# Probability questions?

## Two questions: Find the probability of answering two multiple choice questions correctly if random guesses are made. Assume the questions each have five choices for the answer. Only one of the choices is correct. Find the probability of answering two true or false questions correctly if random guesses are made. Only one of the choices is correct. My issue: I don't know which probability rule to apply here...

Jul 11, 2017

First question:
You can reason the situation logically, or you can apply a law.

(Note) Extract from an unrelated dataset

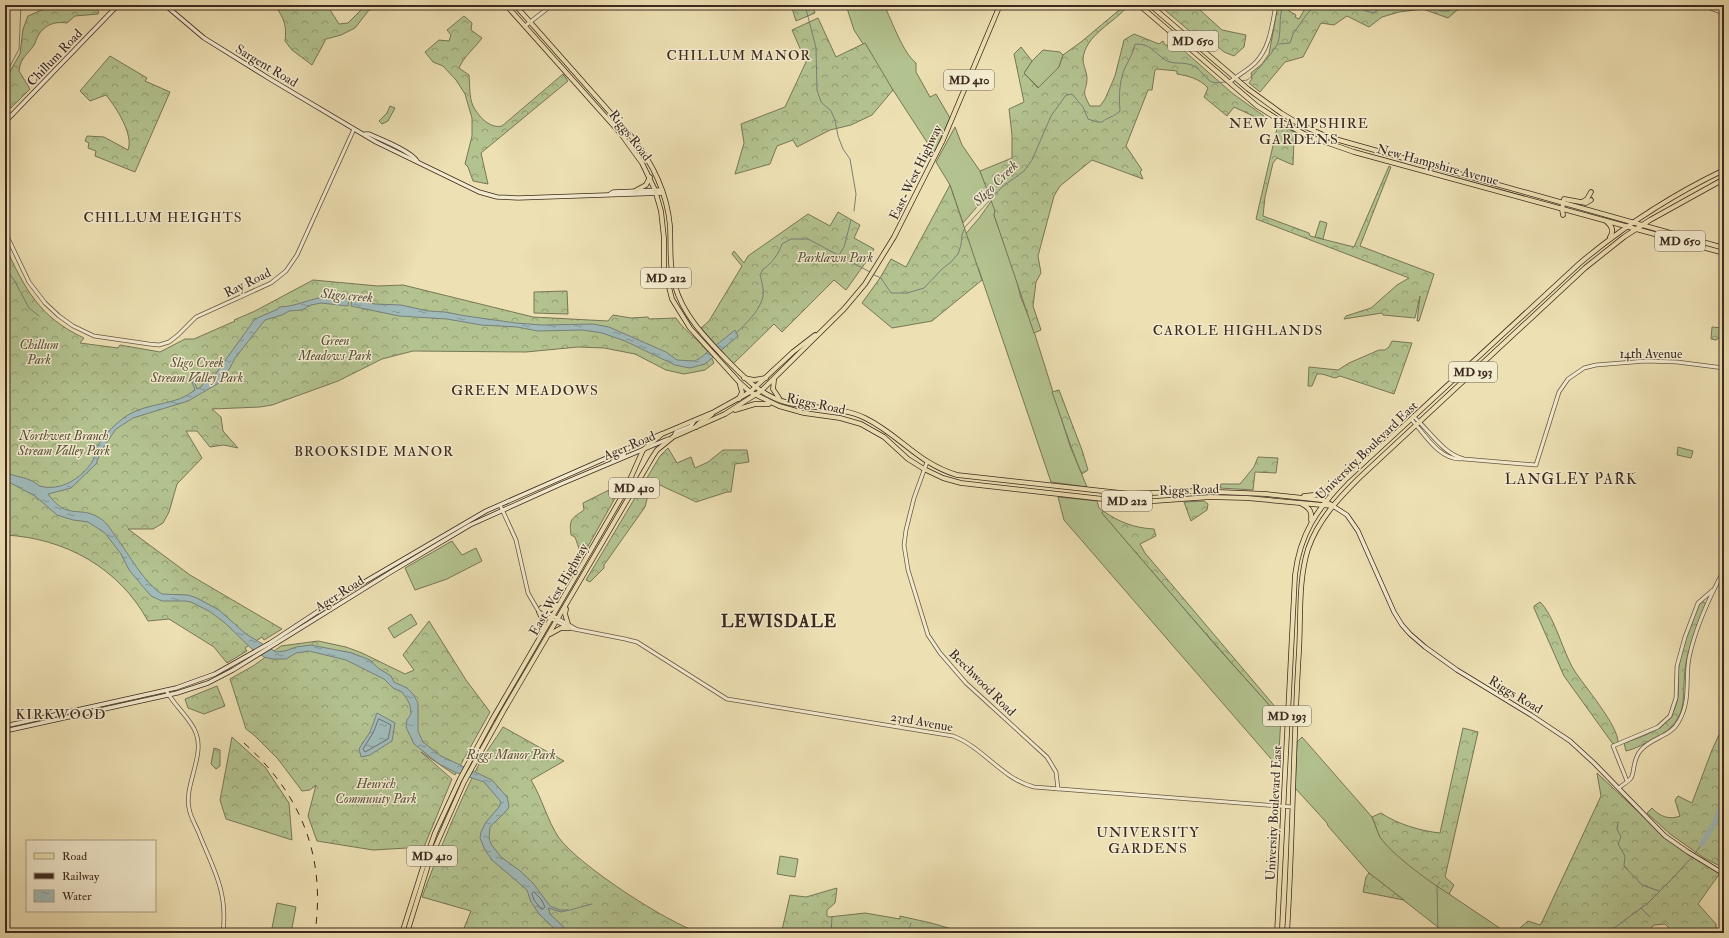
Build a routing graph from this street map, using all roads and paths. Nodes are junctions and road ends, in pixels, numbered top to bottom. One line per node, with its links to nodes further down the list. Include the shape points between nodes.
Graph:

Probability of an event $= \left(\text{number of wanted outcomes")/("total number of possible outcomes}\right)$

If there are $5$ possible answers for each question, there are:
$5 \times 5 = 25$ possible combinations. Of these $25$ possibilities, there is only one combination of $2$ correct answers.
$P \left(\text{2 correct answers}\right) = \frac{1}{25}$

Or you can use the law which says:

$P \left(2 \text{correct answers}\right)$

$P \left(C , C\right) = P \left(\text{first "C) and P("second } C\right)$
"AND" implies multiply.

$= \frac{1}{5} \times \frac{1}{5} = \frac{1}{25}$

Second question:
The approach is the same, but there are only 2 options, each question is either "True or False"

$2 \times 2 = 4$

Only one combination is correct. $\frac{1}{4}$

$P \left(C , C\right) = P \left(C\right) \times P \left(C\right) = \frac{1}{2} \times \frac{1}{2} = \frac{1}{4}$